Könnte es sein, dass hier eine verdiente Forscherin mit ihren rhetorischen Keulen aus dem Giftschrank der Geschichte eigenhändig ihren Ruf als unabhängige Instanz beschädigt? Es passt jedenfalls ins Bild, dass Applebaum vom Global Disinformation Index (GDI) (s. Artikel nebenan), der von der US- wie von der deutschen Bundesregierung Kampagnenaufträge gegen unliebsame politische Gegner und regierungskritische Medien entgegennahm, als «Beraterin» aufgeführt wurde. Als das Magazin Reason sie darauf ansprach, liess sie ihren Namen von der Website löschen und beteuerte, seit der Finanzierungsphase nicht mehr in Kontakt mit dem GDI gestanden zu sein.

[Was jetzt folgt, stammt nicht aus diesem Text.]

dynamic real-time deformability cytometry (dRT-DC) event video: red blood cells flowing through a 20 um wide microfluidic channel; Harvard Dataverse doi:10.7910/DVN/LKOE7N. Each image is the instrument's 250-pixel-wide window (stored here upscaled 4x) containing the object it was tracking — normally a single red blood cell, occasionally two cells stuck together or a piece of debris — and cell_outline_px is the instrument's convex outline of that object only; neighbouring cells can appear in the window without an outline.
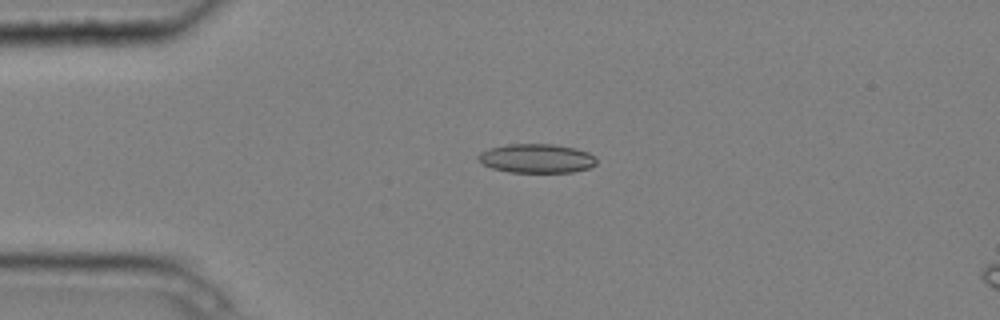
{"species": "common noctule bat (a hibernating species)", "species_latin": "Nyctalus noctula", "temperature_condition": "cold", "stored_images_in_passage": 5, "camera_frame_rate_fps": 3000, "um_per_image_px": 0.085, "animal": {"sex": "male", "body_mass_g": 20.4}, "frame": {"image": 1, "passage_image": 3, "time_ms": 0.667, "image_size_px": [1000, 320], "cell_outline_px": [[596, 164], [588, 168], [572, 172], [508, 172], [492, 168], [480, 164], [476, 160], [476, 156], [480, 152], [488, 148], [508, 144], [556, 144], [576, 148], [588, 152], [596, 156]], "centroid_in_image_um": [45.57, 13.46], "position_along_channel_um": 39.4, "area_um2": 20.35}}
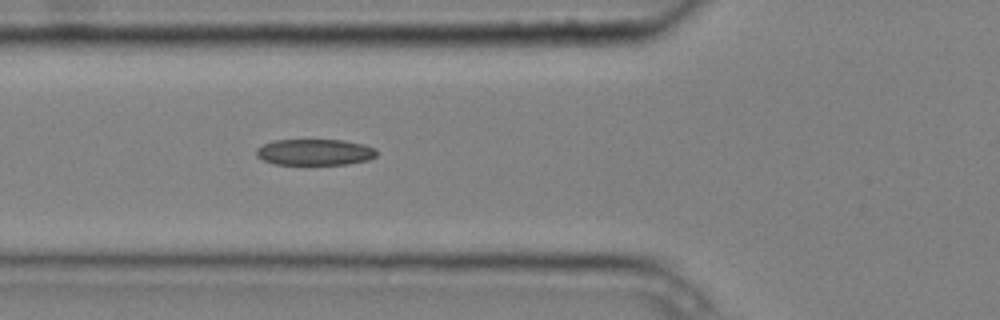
{"frame": {"image": 2, "passage_image": 5, "time_ms": 1.333, "image_size_px": [1000, 320], "cell_outline_px": [[376, 156], [368, 160], [348, 164], [276, 164], [264, 160], [256, 156], [256, 148], [272, 140], [344, 140], [364, 144], [376, 148]], "centroid_in_image_um": [26.77, 12.92], "position_along_channel_um": 99.0, "area_um2": 18.38}}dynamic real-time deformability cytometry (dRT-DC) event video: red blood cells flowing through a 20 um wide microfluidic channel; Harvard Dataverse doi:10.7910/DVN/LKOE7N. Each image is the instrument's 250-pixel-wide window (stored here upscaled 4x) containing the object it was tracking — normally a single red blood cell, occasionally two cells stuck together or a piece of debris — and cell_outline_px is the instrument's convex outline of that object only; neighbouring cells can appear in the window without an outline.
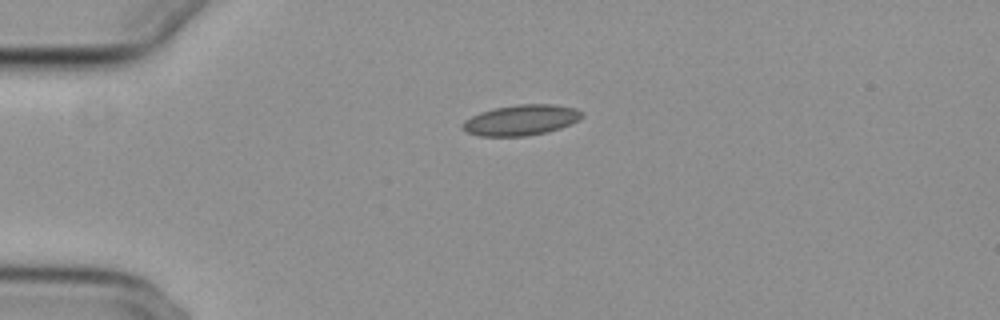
{"species": "common noctule bat (a hibernating species)", "species_latin": "Nyctalus noctula", "temperature_condition": "cold", "stored_images_in_passage": 43, "camera_frame_rate_fps": 3000, "um_per_image_px": 0.085, "animal": {"sex": "female", "body_mass_g": 29.2, "forearm_length_mm": 56.3}, "frame": {"image": 1, "passage_image": 1, "time_ms": 0.0, "image_size_px": [1000, 320], "cell_outline_px": [[584, 116], [560, 128], [548, 132], [528, 136], [480, 136], [468, 132], [460, 128], [464, 120], [480, 112], [496, 108], [516, 104], [556, 104], [576, 108], [584, 112]], "centroid_in_image_um": [44.3, 10.2], "position_along_channel_um": 40.7, "area_um2": 21.33}}
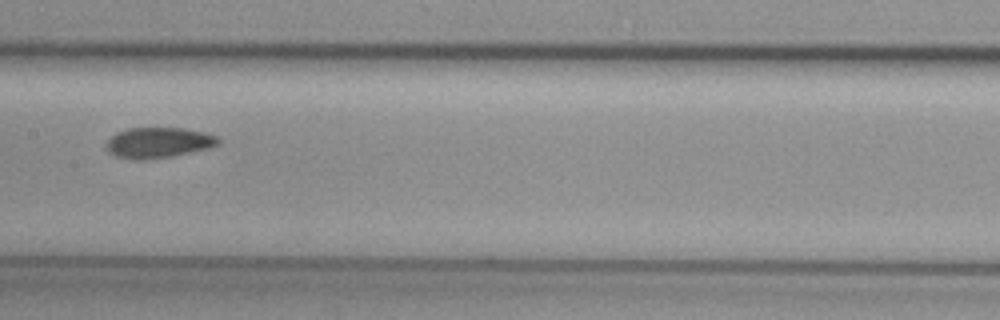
{"frame": {"image": 2, "passage_image": 16, "time_ms": 5.0, "image_size_px": [1000, 320], "cell_outline_px": [[220, 144], [212, 148], [172, 156], [144, 160], [132, 160], [112, 156], [104, 148], [108, 140], [116, 132], [128, 128], [184, 128], [204, 132], [216, 136], [220, 140]], "centroid_in_image_um": [13.44, 12.14], "position_along_channel_um": 194.0, "area_um2": 20.35}}
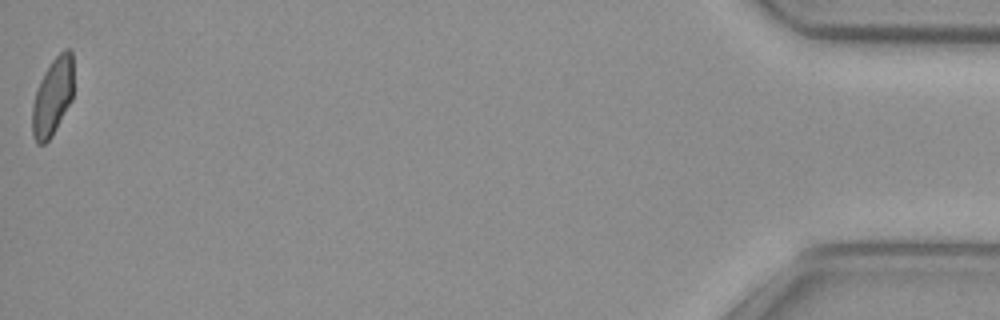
{"frame": {"image": 3, "passage_image": 43, "time_ms": 14.0, "image_size_px": [1000, 320], "cell_outline_px": [[72, 100], [52, 136], [44, 144], [36, 144], [32, 132], [32, 104], [40, 80], [44, 72], [52, 60], [64, 48], [68, 48], [72, 52]], "centroid_in_image_um": [4.46, 8.23], "position_along_channel_um": 430.7, "area_um2": 18.61}, "authors_computed_cell_mechanics": {"area_um2": 19.8254, "velocity_mm_per_s": 3.7174, "shape_relaxation_time_tau1_ms": null, "shape_relaxation_time_tau2_ms": 2.5074, "deformation_change_tau1": null, "deformation_change_tau2": 0.0657}}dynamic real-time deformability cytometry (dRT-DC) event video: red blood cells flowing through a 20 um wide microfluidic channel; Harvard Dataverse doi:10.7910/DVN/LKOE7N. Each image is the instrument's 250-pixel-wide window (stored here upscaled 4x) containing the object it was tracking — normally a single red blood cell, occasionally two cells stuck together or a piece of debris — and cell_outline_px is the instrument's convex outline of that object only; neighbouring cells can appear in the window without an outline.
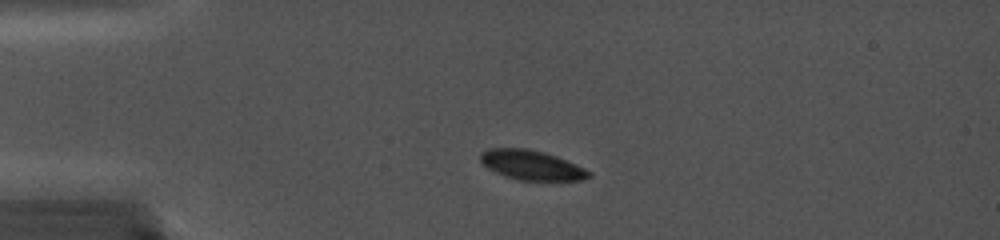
{"species": "common noctule bat (a hibernating species)", "species_latin": "Nyctalus noctula", "temperature_condition": "cold", "stored_images_in_passage": 75, "camera_frame_rate_fps": 5000, "um_per_image_px": 0.085, "animal": {"sex": "female", "body_mass_g": 19.0, "forearm_length_mm": 56.7}, "frame": {"image": 1, "passage_image": 12, "time_ms": 2.2, "image_size_px": [1000, 240], "cell_outline_px": [[592, 176], [580, 180], [516, 180], [504, 176], [488, 168], [480, 160], [480, 152], [488, 148], [528, 148], [544, 152], [556, 156], [576, 164], [592, 172]], "centroid_in_image_um": [45.17, 14.03], "position_along_channel_um": 39.8, "area_um2": 18.79}}
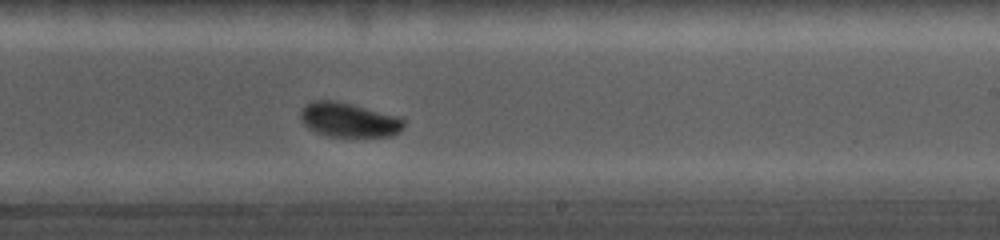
{"frame": {"image": 2, "passage_image": 46, "time_ms": 9.0, "image_size_px": [1000, 240], "cell_outline_px": [[404, 128], [400, 132], [392, 136], [328, 136], [316, 132], [308, 128], [304, 124], [300, 116], [300, 112], [304, 104], [312, 100], [336, 100], [400, 116], [404, 120]], "centroid_in_image_um": [29.65, 10.18], "position_along_channel_um": 259.3, "area_um2": 20.92}}
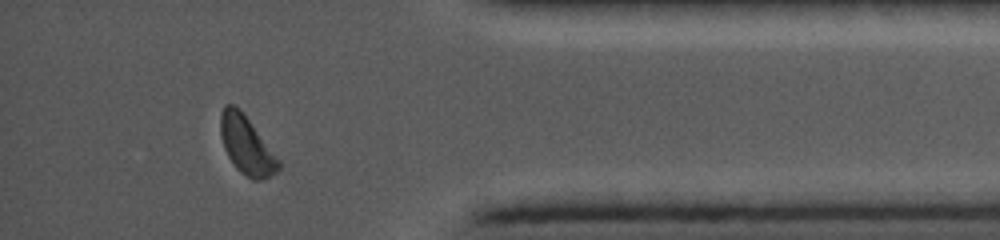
{"frame": {"image": 3, "passage_image": 68, "time_ms": 13.4, "image_size_px": [1000, 240], "cell_outline_px": [[280, 168], [276, 172], [264, 180], [252, 180], [240, 172], [236, 168], [228, 156], [224, 148], [220, 136], [220, 112], [224, 104], [232, 104], [240, 108], [244, 112], [280, 160]], "centroid_in_image_um": [20.94, 12.32], "position_along_channel_um": 414.3, "area_um2": 20.0}}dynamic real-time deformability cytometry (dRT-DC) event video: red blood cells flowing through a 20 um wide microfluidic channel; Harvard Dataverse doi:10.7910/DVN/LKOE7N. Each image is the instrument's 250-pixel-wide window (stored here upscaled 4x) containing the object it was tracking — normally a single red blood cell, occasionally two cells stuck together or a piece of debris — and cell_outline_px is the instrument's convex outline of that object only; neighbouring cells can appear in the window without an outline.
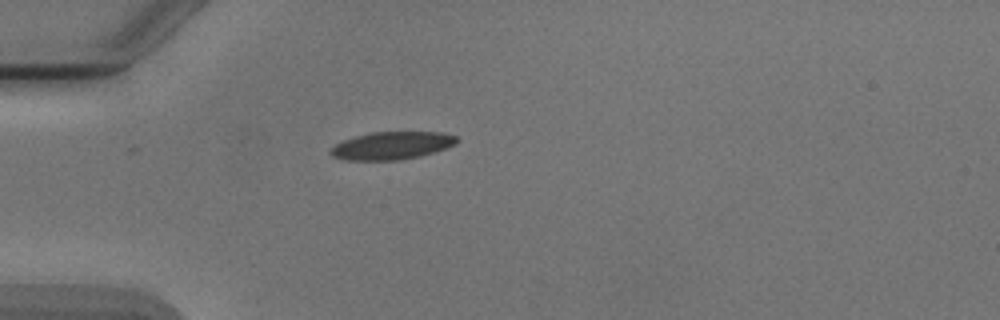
{"species": "Egyptian fruit bat (a non-hibernating species)", "species_latin": "Rousettus aegyptiacus", "temperature_condition": "cold", "stored_images_in_passage": 2, "camera_frame_rate_fps": 3000, "um_per_image_px": 0.085, "animal": {"sex": "male"}, "frame": {"image": 1, "passage_image": 1, "time_ms": 0.0, "image_size_px": [1000, 320], "cell_outline_px": [[460, 140], [456, 144], [420, 156], [400, 160], [344, 160], [332, 156], [328, 152], [336, 144], [344, 140], [356, 136], [372, 132], [444, 132], [456, 136]], "centroid_in_image_um": [33.31, 12.37], "position_along_channel_um": 51.7, "area_um2": 20.35}}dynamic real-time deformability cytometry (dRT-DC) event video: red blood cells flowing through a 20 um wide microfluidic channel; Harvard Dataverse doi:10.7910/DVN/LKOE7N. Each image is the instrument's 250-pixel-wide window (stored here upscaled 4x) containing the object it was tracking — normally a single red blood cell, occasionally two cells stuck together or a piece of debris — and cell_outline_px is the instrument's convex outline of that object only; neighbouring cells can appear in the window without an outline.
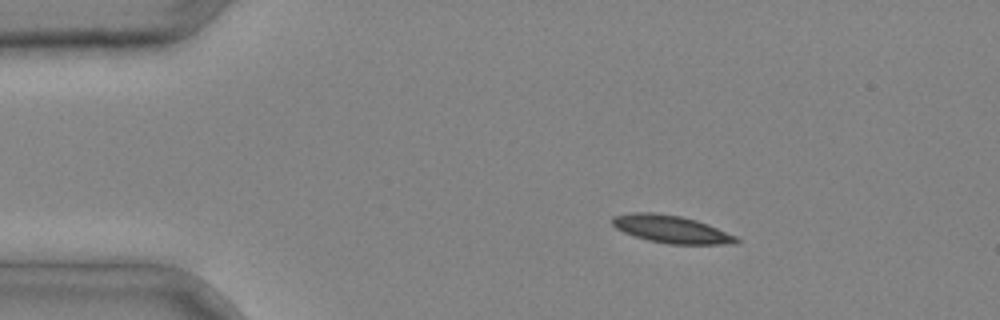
{"species": "common noctule bat (a hibernating species)", "species_latin": "Nyctalus noctula", "temperature_condition": "cold", "stored_images_in_passage": 4, "camera_frame_rate_fps": 3000, "um_per_image_px": 0.085, "animal": {"sex": "male", "body_mass_g": 20.4}, "frame": {"image": 1, "passage_image": 2, "time_ms": 0.333, "image_size_px": [1000, 320], "cell_outline_px": [[740, 240], [736, 244], [668, 244], [648, 240], [624, 232], [616, 228], [612, 224], [612, 216], [632, 212], [652, 212], [680, 216], [696, 220], [708, 224], [736, 236]], "centroid_in_image_um": [57.06, 19.48], "position_along_channel_um": 27.9, "area_um2": 19.88}}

Einig dürfte sie hingegen in der Beurteilung der Weltlage mit ihrem Ehemann gehen, dem polnischen Aussenminister Radoslaw Sikorksi, der am 27. September 2022, einen Tag nach dem Anschlag auf die Gaspipeline Nord Stream, zu einem Bild der Explosionsspuren an der Ostsee-Oberfläche twitterte: «Thank you, USA.»